- _Task item 1_
In the training-loop text, what learning rate is the Adam optimizer given?
- _Task item 2_
What steps does the training-loop text say to carry out at each iteration? List all of them in order.

- _Text section_
---

Let's now create the training loop that consists of training the network for `700` epochs with the following steps at each iteration:

1. Reset the gradients
2. Apply the forward pass
3. Compute the loss
4. Compute the gradients
5. Update the weights and biases 

Keep track of the loss during training by printing out the loss every 100 epochs.


In [6]:
# initialize model and model components -- do not change!
torch.manual_seed(1)
bigram_model = NextWordBigram()
loss = nn.CrossEntropyLoss()
optimizer = optim.Adam(bigram_model.parameters(), lr=0.01)

## YOUR SOLUTION HERE ##
num_epochs = 700
for epoch in range(num_epochs):
    optimizer.zero_grad()
    predictions = bigram_model(features)
    CEloss = loss(predictions, labels) #CrossEntropyLoss
    CEloss.backward() #compute gradients
    optimizer.step()  # update weights and biases      
        
    
    ## DO NOT MODIFY ##
    # keep track of the loss during training every 100 epochs
    if (epoch + 1) % 100 == 0:
        print(f'Epoch [{epoch+1}/{num_epochs}], CELoss: {CEloss.item():.4f}')

---

- _Data block_
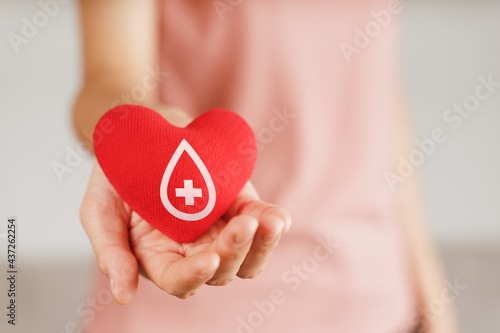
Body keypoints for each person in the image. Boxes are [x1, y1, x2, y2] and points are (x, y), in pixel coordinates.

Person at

---

- _Final answer 1_
0.01

- _Final answer 2_
1. Reset the gradients
2. Apply the forward pass
3. Compute the loss
4. Compute the gradients
5. Update the weights and biases